Christina studied on a table near the fireplace while Byron read. A small lamp shedding soft light glowed on her gorgeous face. Although he tried to resist, Byron often glanced up at her as she studied. From time to time she caught his eye and smiled a wistful but seductive smile, as if she were saying: Not now, later, I’ll give you the ride of your life.
The kitchen had not changed since the 1950s. Big white refrigerator, linoleum floor, black stove. There was no dishwasher. Byron rinsed the supper dishes and placed them in a rack next to the sink. Christina was cleaning the table with a sponge.
He said, as he dried his hands on a towel, “Who are you?”
Christina reacted as though Byron was teasing her. Then the moment lasted too long. “What?”
“The only Christina Rosario who ever graduated from Bowdoin died eighteen years ago.”
“What are you saying, Carlos?”
“And your apartment on Riverside Drive is leased to a company known as Alpha Sources. Tell me why your father the engineering professor didn’t leave a single engineering book in his apartment. And why there’s no record of anyone named Rosario who ever taught engineering or anything else at Columbia.”
“Carlos, I don’t know why you’re saying this. It’s wrong. Someone is lying to you.”
“You’re lying to me.” His voice was vehement. “You’re a liar, a fraud.”
“Carlos, please.”
“Who is this animal you pal around with? The one with the suit and the mustache?”
“I don’t know what you’re talking about.”
“And who is that blonde girlfriend of yours?”
“Please, Byron.”
“Tell me the truth.”
“Carlos, I’m Christina Rosario. I’m a law student at Columbia. I’m your lover. I admire you. I love you.”

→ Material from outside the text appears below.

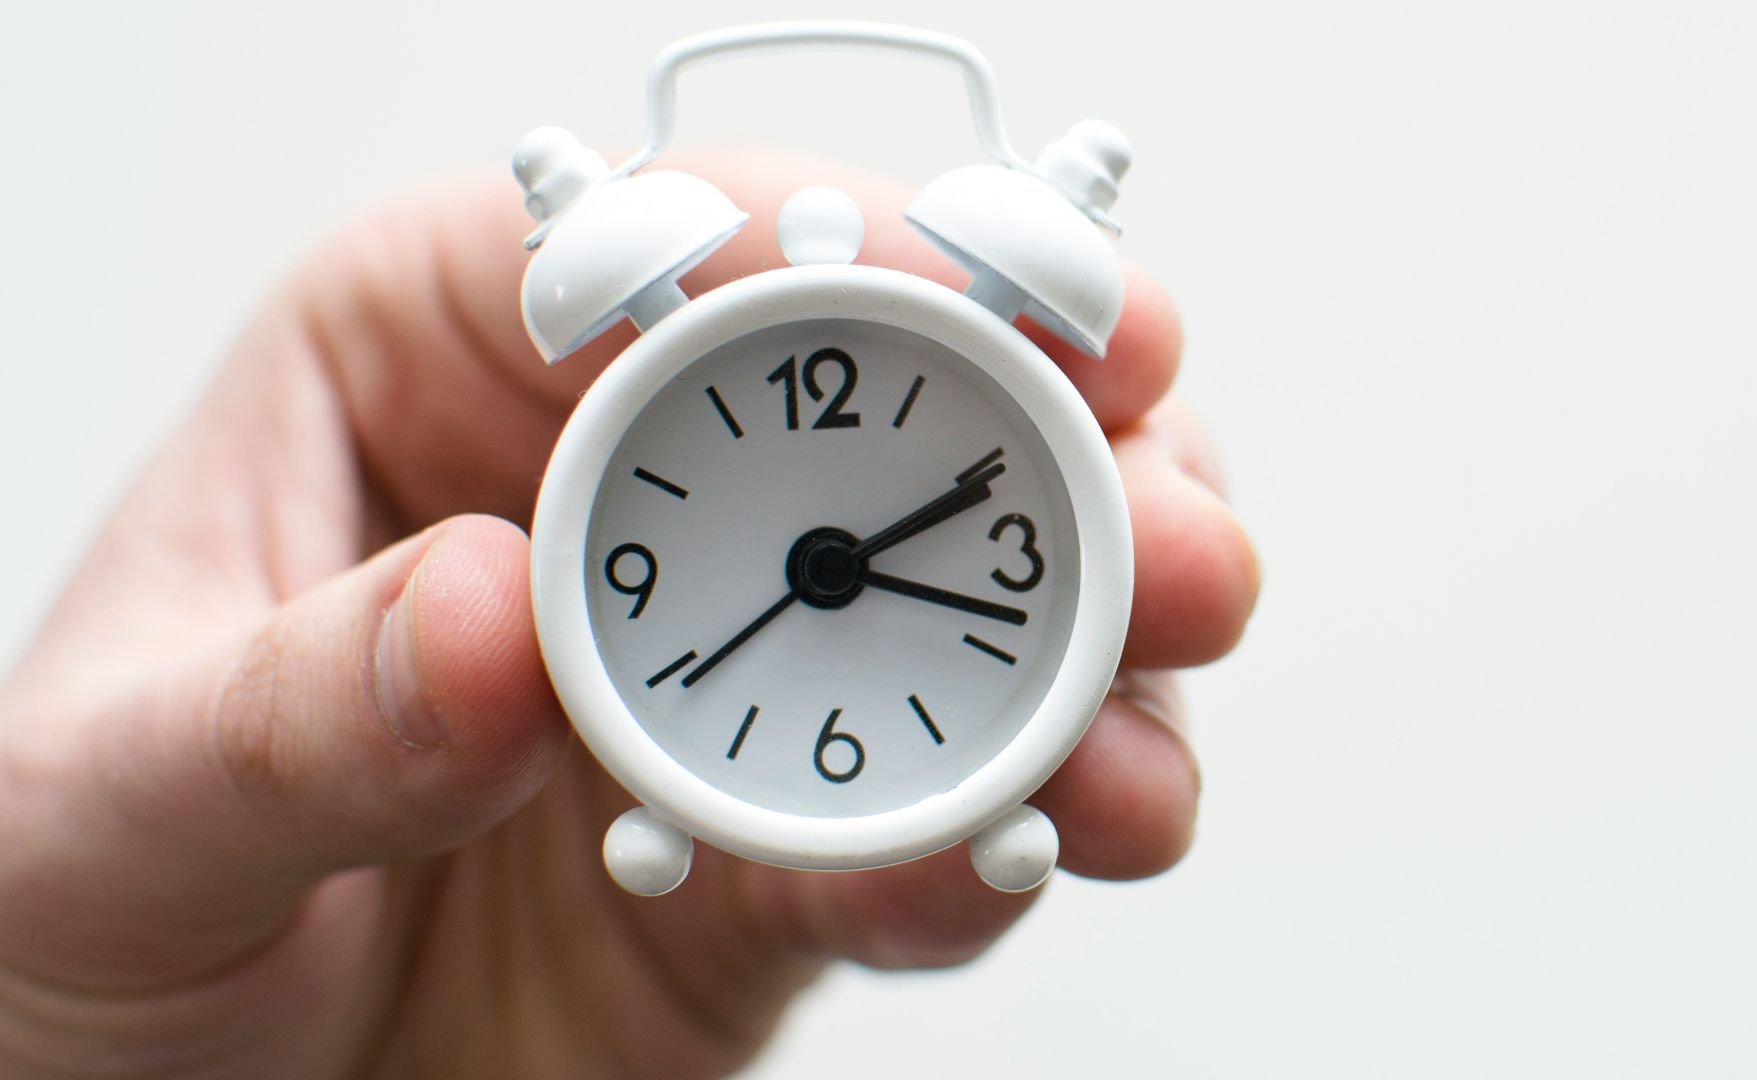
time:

“I have pictures of you with a man who is a torturer. I have pictures of you with a woman who works with the same fucking torturer. She’s a fraud, like you.”
“What’s the matter with you? Please tell me.”

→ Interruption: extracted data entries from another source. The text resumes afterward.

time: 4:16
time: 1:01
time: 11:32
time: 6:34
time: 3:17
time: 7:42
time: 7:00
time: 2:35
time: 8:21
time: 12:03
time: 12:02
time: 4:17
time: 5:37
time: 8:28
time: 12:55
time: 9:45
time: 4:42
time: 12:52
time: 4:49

“I have the video from your computer. You know the one. The one with your friend beating and drowning Ali Hussein.”
Suddenly she placed her hands over her face. She turned from him. He heard her cry.

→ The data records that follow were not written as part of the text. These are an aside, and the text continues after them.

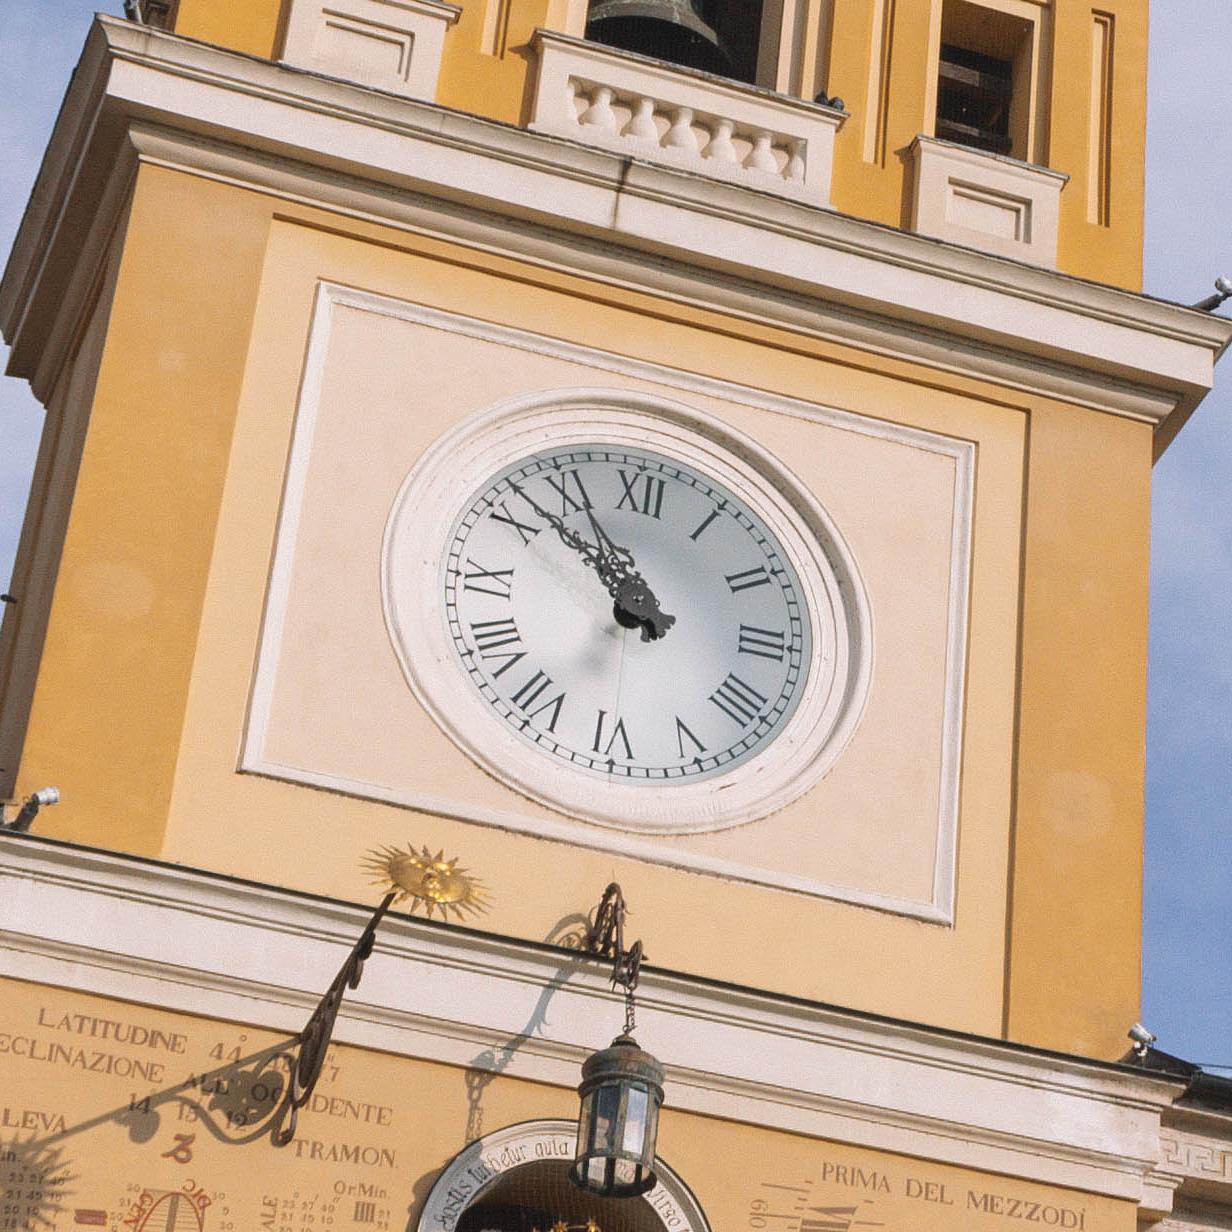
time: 10:51
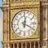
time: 12:19
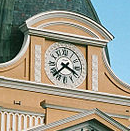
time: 3:37
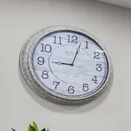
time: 9:03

At first light she put her soft luggage and backpack in one of the red wagons and pulled it behind her as she made her way to the dock. The ferry was scheduled to leave at nine. The door to the small, unheated waiting room was always unlocked.
During her two-hour wait in the cold room, she composed on her BlackBerry a long text message to Byron. Carlos, she started, I want you to know this. I hope when you read what follows you can understand that I became involved in the work I’ve done because I love this country and want to protect it. I had no idea how crazily it would unravel. Or how dangerous it’s all become. And I had no idea how much I would love you. Don’t look for me. I’ll transform myself again. I’ve done this before. I’ll become someone else.
She created the message as if in a trance. When she finished, she saw for the first time that the old station room was now flooded with morning light. The wooden planks of the walls and floors glowed; they seemed to radiate slightly with heat.
She gripped the BlackBerry, hesitating to press the Send button. She found the only bathroom. Still clutching the BlackBerry, she sat on the toilet, which was clean but had rust-colored stains on the porcelain. She looked at the sleek object in her hand as if it were a bomb; she was afraid of it.
Minutes later, just as she pressed Send, she saw the heavy, unwieldy lobster boat ease gradually into the dock’s wooden pilings, which had been worn smooth by countless dockings over the years. Surprised, she recognized two of the men standing on the cluttered deck of the boat. When she had last seen them in New York a week earlier, they had looked subdued and weary in the lousy midwinter weather. Today in the brisk morning, they looked bright, athletic, and vigorous.
“We got your message,” Tom Nashatka called out. “We came out to get you. The ferry was cancelled.”